Oancea’s team found that exposure of pigment-producing cells from human skin to UVA leads to the early synthesis of melanin pigment in a process involving calcium release. What’s more, the skin’s UVA response depends on rhodopsin, a light-sensitive ingredient also found in the retina of the eye.
“Our findings show that both the eye and skin—the only two organs constantly exposed to solar radiation—use similar molecular mechanisms to decode light,” Oancea said.

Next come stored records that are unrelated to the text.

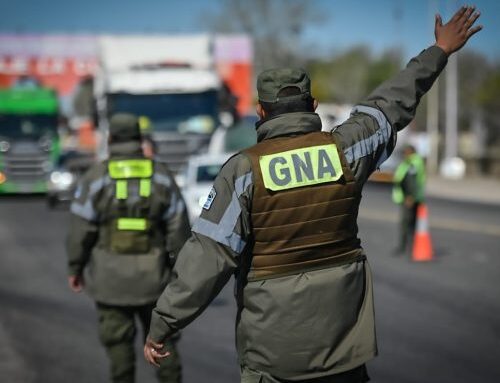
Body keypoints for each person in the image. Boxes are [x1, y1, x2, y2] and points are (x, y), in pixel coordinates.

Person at [144, 6, 482, 383]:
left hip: (275, 355)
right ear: (314, 106)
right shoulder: (347, 149)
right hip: (344, 345)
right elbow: (389, 105)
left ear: (260, 110)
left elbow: (209, 256)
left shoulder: (243, 171)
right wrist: (438, 51)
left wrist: (163, 322)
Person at [67, 113, 190, 383]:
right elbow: (178, 227)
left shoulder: (96, 176)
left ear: (110, 139)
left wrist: (75, 266)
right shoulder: (161, 176)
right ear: (139, 139)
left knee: (118, 345)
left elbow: (81, 229)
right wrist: (182, 273)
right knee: (163, 343)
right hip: (155, 281)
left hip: (110, 282)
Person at [392, 145, 426, 255]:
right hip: (411, 197)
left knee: (407, 223)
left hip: (409, 198)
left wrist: (409, 197)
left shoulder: (413, 163)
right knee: (410, 223)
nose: (403, 155)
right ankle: (408, 247)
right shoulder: (414, 161)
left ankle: (407, 248)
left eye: (405, 152)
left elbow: (411, 181)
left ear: (410, 152)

“We hypothesize that the early melanin production triggered by rhodopsin activation provides a first line of defense against ultraviolet light-induced damage,” Oancea says. “If this is the case, then this pathway and its protective capacity should be taken into consideration in the design and use of broad-spectrum sunscreens.”
Source: Labspaces.net Cellpress
It feels like it takes longer than that to me. I mean I can be out in the sun for 15 minutes or so and not ever feel like it. It’s hard to notice also. I wonder if this is the same if you already have tanned skin. Is the time frame the same if you have no tan versus you have a nice tan you have been working of for most of the Summer. Just a thought.